Maar wanneer is er sprake van een spoedeisend belang bij het verwijderen van een rapport? Dit ligt aan het feitencomplex en valt moeilijk te zeggen. Wel is het duidelijk dat de rechtsregel die voortvloeit uit bovenstaande zaak, namelijk dat er geen spoedeisend belang bestaat bij verwijdering van een rapport als het rapport al op meerdere plekken is gepubliceerd, reeds eerder ter sprake is gekomen. Zo is door het Gerechtshof Den Haag op 24 december 2019 (ECLI:NL:GHDHA:2019:3446) geoordeeld dat er geen spoedeisend belang bestaat bij verwijdering van een rapport van de Inspectie Onderwijs over het Haga Lyceum. Het rapport was namelijk, net zoals in bovenstaande zaak, reeds gepubliceerd op diverse plekken en daarnaast heeft publicatie er niet voor gezorgd dat er minder inschrijvingen van leerlingen op de school zijn.

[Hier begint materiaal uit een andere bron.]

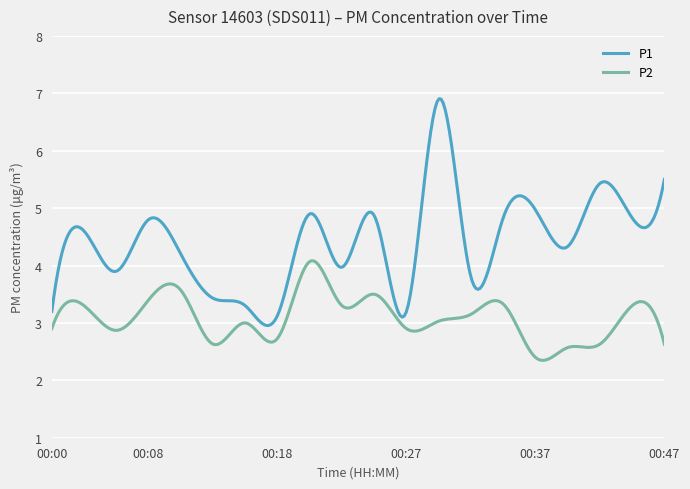

What are all the series names shown in the legend?

P1, P2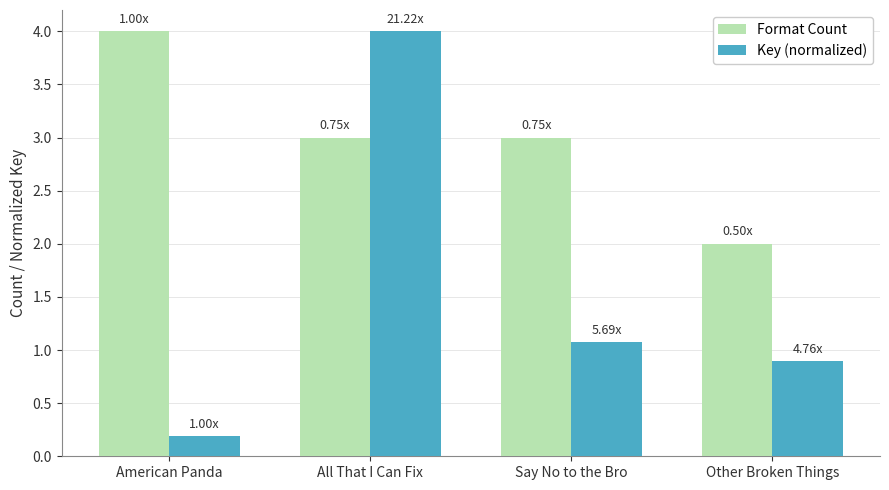

How many data points in Key (normalized) are less than 1?

2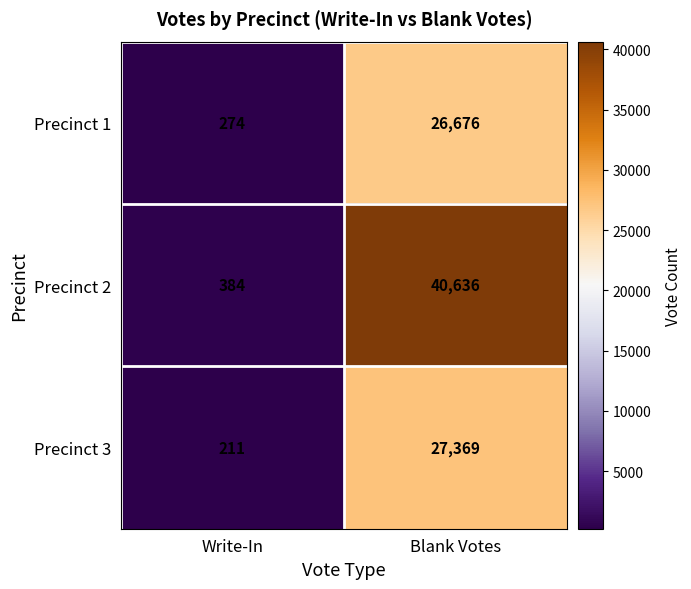

The value of Precinct 3 at Write-In is 148. True or false?

False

Een ander oordeel werd door de rechtbank Gelderland op 3 juli 2019 (ECLI:NL:RBGEL:2019:3834) gegeven over de verwijdering van persoonsgegevens in een register. Hier oordeelde de rechter dat de spoedeisendheid van de zaak voldoende bleek uit de aard van de vordering tot verwijdering van de persoonsgegevens. Dat de persoonsgegevens ook al in een ander register zijn opgenomen, maakt dit niet anders. Hier is het verwijderen van de gegevens dus wel spoedeisend, ondanks dat de gegevens (net zoals bij het reeds op andere plekken gepubliceerde rapport) al in een ander rapport zijn opgenomen. Hoogstwaarschijnlijk heeft dit te maken met het feit dat deze gegevens niet openbaar zijn en dus niet voor iedereen toegankelijk zijn.

Al met al ligt het dus aan het feitencomplex en de aard van de vordering of een zaak voldoende spoedeisend belang heeft. Voor nu is het oordeel: is een rapport reeds gepubliceerd op andere websites, dan bestaat er geen spoedeisend belang om een voorlopige voorziening te treffen in een zaak.